### [任务简述 1]
将下方正文选段中从“祖逖招降的计划泡汤,只得动用”开始、到“度傲慢,那又不是祖逖的意思。”结束的部分逐字誊写出来。

### [正文选段]
说到这里,其实张平已是怒不可遏,但殷乂还觉不过瘾,冷嘲热讽地说:“你的头都快保不住了,还想保锅?真是笑话!”
流民兄弟也是有脾气的,不等殷乂回神,手起刀落将其斩首。
祖逖招降的计划泡汤,只得动用武力清除眼前的障碍,但这些堡寨竟十分坚挺,后来不得不收买了张平的部将谢浮,然后让谢浮手刃了张平,这才有了进展。可惜樊雅退守谯国后仍坚持与晋军对抗,祖逖再次陷入困境。
南翼禁卫指挥官王含因在附近驻扎,祖逖派人向他求援,王含便派参议官桓宣带了五百人的兵力协助攻打谯国。王含是王敦的哥哥。
桓宣与樊雅等人打过交道,祖逖便想借此机会让他担当使者重新实施招降。桓宣也不愿动刀动枪的,于是欣然前往,然后告诉樊雅,祖逖的志向是要扫平刘聪、石勒,然后恢复中原,这是利国利民的好事,你应该支援才对,况且先前的殷乂态度傲慢,那又不是祖逖的意思。
樊雅本就不愿相信祖逖是那种尖酸刻薄的人,现在误会说开了,终于献出了城池。
祖逖占据谯国之后,司马睿大受鼓舞,为了表达对北伐的支持,于本年6月18日再次下令号召全国起兵反攻汉赵,并让祖逖担当北伐军总指挥。看起来好像很是振奋人心,但很快就又找到各种稀奇的理由收回三军。
虽然司马睿无心北上,但祖逖却是铁了心要完成收复中原的大业,在谯国稍作休整便准备继续向北进军了。
北面的汉赵政权因为刚经历了一场大的变故,一时之间倒也顾不上祖逖的北伐军。
相国刘粲为了打压皇太弟刘乂,已经准备了一年有余,又是封杀官员又是调离军队,等到了317年春天,刘乂身边基本没有可用之人,刘粲在确信没有任何风险的情况下,终于决定要动手了。
(本章完)
第68章 平阳政变()
刘乂身边没了可信任的人,也便没了耳目,消息自然就不灵通。但是他也清楚刘粲迟早会对自己下手,只不过悲催的是不知何时会发生。
谜题不久就见分晓。刘粲首先让部下王平去找刘乂,声称首都将要发生变故,皇帝有令让各亲王迅速备战。刘乂不知真假,更不知王平是刘粲的人,匆忙之间让东宫的臣属全都穿上铠甲,然后在外面套上平常穿的衣服,严阵以待刘聪的召唤。

### [提取的数据条目]
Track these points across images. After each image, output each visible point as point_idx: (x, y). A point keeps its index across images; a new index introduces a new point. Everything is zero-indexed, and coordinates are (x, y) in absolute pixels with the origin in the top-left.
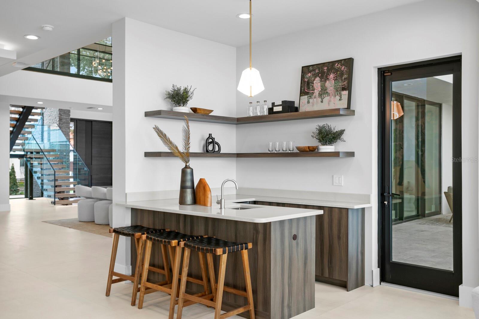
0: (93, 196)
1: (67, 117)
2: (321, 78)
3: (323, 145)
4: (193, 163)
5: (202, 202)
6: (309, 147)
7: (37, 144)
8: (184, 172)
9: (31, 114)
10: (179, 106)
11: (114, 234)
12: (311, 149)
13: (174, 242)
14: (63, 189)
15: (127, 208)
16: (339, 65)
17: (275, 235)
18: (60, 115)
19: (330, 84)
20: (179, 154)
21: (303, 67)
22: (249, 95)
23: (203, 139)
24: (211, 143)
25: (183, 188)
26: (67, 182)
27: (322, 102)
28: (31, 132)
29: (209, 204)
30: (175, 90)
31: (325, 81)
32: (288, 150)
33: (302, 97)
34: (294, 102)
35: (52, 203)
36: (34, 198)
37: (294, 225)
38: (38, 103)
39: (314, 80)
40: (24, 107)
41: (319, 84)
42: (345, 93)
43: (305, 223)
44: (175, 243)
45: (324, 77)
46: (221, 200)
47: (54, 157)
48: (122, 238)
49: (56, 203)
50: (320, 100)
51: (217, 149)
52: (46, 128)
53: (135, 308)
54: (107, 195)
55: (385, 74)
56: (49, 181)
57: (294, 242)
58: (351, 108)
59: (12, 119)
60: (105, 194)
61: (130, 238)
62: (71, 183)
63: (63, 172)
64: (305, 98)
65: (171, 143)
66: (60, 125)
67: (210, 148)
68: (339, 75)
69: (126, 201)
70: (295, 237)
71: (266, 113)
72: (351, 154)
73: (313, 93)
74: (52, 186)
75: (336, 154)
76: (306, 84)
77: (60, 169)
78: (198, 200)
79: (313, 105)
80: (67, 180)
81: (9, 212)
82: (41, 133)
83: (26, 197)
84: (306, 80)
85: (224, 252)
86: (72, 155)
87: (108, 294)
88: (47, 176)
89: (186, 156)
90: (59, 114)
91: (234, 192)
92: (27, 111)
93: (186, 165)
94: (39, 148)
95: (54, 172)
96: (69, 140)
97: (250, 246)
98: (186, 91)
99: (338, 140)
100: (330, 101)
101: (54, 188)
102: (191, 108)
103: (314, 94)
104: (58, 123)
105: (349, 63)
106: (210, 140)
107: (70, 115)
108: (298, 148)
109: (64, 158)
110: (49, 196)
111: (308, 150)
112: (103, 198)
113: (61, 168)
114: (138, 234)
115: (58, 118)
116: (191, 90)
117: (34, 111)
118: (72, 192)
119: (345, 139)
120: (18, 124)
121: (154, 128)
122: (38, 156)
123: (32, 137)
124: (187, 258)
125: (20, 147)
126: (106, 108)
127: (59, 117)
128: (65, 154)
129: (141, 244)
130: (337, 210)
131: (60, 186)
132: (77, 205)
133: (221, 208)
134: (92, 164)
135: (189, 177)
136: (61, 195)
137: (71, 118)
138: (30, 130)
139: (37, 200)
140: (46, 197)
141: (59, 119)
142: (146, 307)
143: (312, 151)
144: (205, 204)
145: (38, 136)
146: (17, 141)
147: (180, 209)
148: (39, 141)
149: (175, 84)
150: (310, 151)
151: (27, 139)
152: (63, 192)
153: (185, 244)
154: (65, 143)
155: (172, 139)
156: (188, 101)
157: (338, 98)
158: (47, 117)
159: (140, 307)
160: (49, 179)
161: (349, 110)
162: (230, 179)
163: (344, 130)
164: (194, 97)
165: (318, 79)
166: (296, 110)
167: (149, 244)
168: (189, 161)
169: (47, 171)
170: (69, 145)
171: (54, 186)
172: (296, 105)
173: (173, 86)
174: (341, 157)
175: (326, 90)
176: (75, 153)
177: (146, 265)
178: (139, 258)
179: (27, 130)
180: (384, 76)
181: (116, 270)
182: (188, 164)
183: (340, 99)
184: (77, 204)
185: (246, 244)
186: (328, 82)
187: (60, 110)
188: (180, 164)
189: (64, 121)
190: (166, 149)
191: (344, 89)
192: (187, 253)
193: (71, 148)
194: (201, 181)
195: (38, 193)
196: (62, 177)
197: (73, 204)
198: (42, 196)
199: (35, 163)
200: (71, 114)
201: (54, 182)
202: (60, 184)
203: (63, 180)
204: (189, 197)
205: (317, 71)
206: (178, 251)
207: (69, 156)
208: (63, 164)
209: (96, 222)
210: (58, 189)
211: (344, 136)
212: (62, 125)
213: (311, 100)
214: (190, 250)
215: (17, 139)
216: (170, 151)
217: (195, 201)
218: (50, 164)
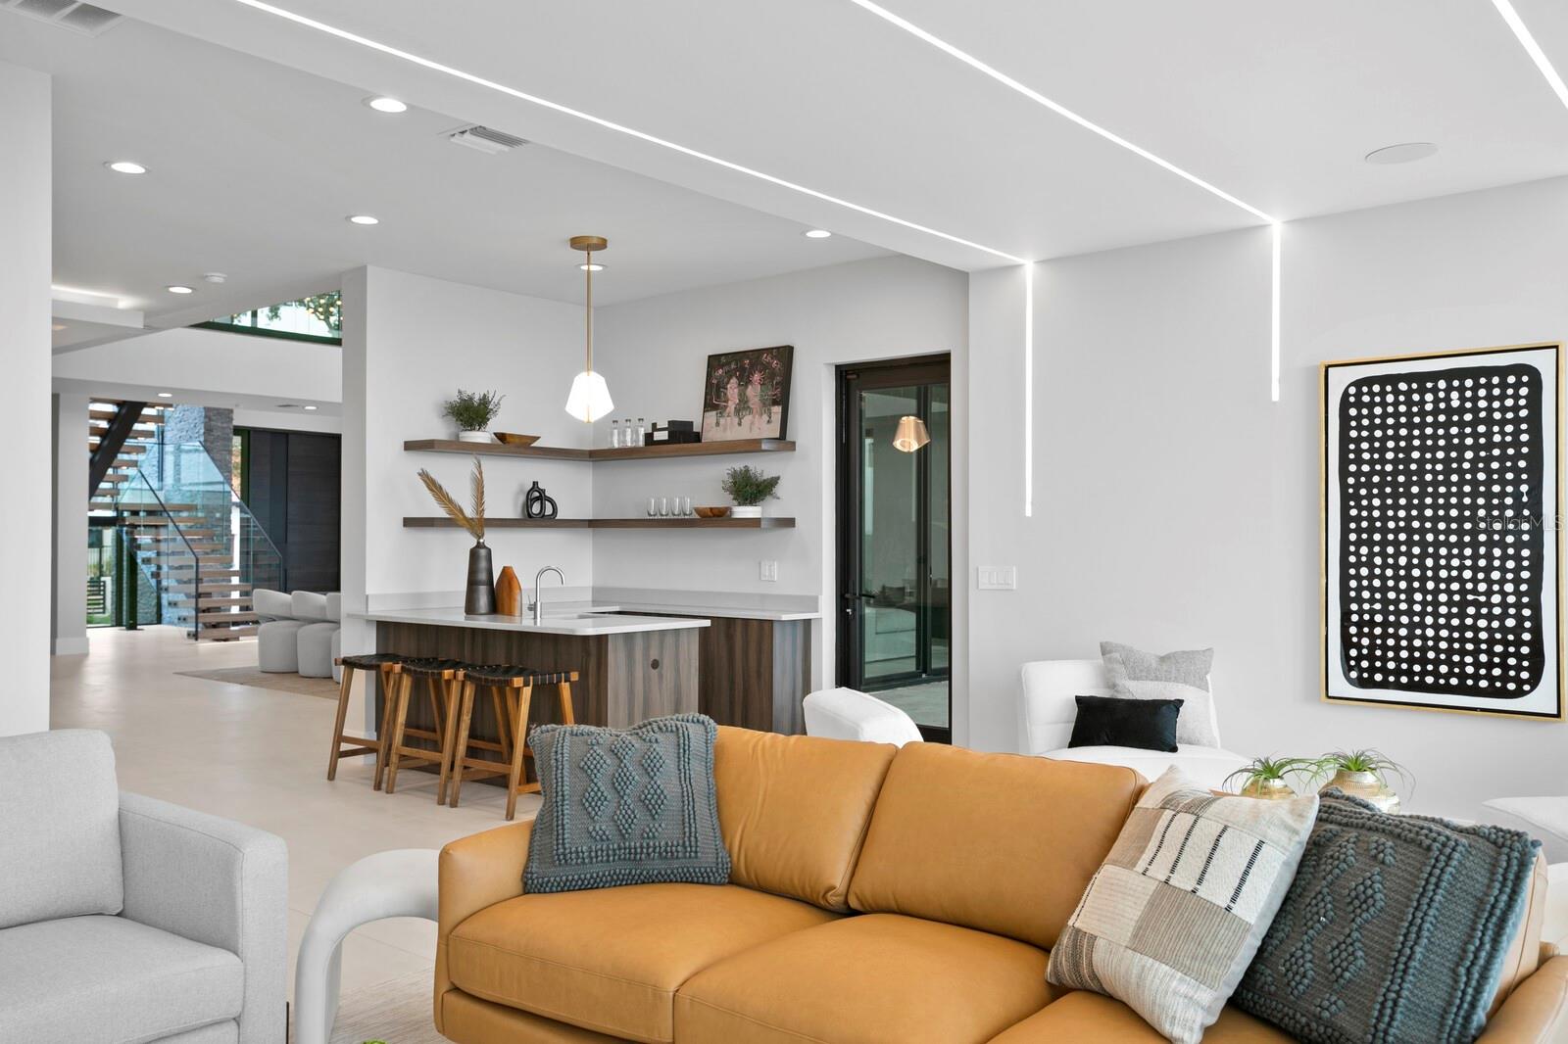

### [任务简述 2]
在上方的数据行中,从第一行开始,到含有“39: (314, 80)”的那一行结束,把“zero-indexed”改为“0-based”,其余内容保持不变。只输出这些行,不要包含图片。

### [任务答复 1]
祖逖招降的计划泡汤,只得动用武力清除眼前的障碍,但这些堡寨竟十分坚挺,后来不得不收买了张平的部将谢浮,然后让谢浮手刃了张平,这才有了进展。可惜樊雅退守谯国后仍坚持与晋军对抗,祖逖再次陷入困境。
南翼禁卫指挥官王含因在附近驻扎,祖逖派人向他求援,王含便派参议官桓宣带了五百人的兵力协助攻打谯国。王含是王敦的哥哥。
桓宣与樊雅等人打过交道,祖逖便想借此机会让他担当使者重新实施招降。桓宣也不愿动刀动枪的,于是欣然前往,然后告诉樊雅,祖逖的志向是要扫平刘聪、石勒,然后恢复中原,这是利国利民的好事,你应该支援才对,况且先前的殷乂态度傲慢,那又不是祖逖的意思。

### [任务答复 2]
Track these points across images. After each image, output each visible point as point_idx: (x, y). A point keeps its index across images; a new index introduces a new point. Everything is 0-based, and coordinates are (x, y) in absolute pixels with the origin in the top-left.
0: (93, 196)
1: (67, 117)
2: (321, 78)
3: (323, 145)
4: (193, 163)
5: (202, 202)
6: (309, 147)
7: (37, 144)
8: (184, 172)
9: (31, 114)
10: (179, 106)
11: (114, 234)
12: (311, 149)
13: (174, 242)
14: (63, 189)
15: (127, 208)
16: (339, 65)
17: (275, 235)
18: (60, 115)
19: (330, 84)
20: (179, 154)
21: (303, 67)
22: (249, 95)
23: (203, 139)
24: (211, 143)
25: (183, 188)
26: (67, 182)
27: (322, 102)
28: (31, 132)
29: (209, 204)
30: (175, 90)
31: (325, 81)
32: (288, 150)
33: (302, 97)
34: (294, 102)
35: (52, 203)
36: (34, 198)
37: (294, 225)
38: (38, 103)
39: (314, 80)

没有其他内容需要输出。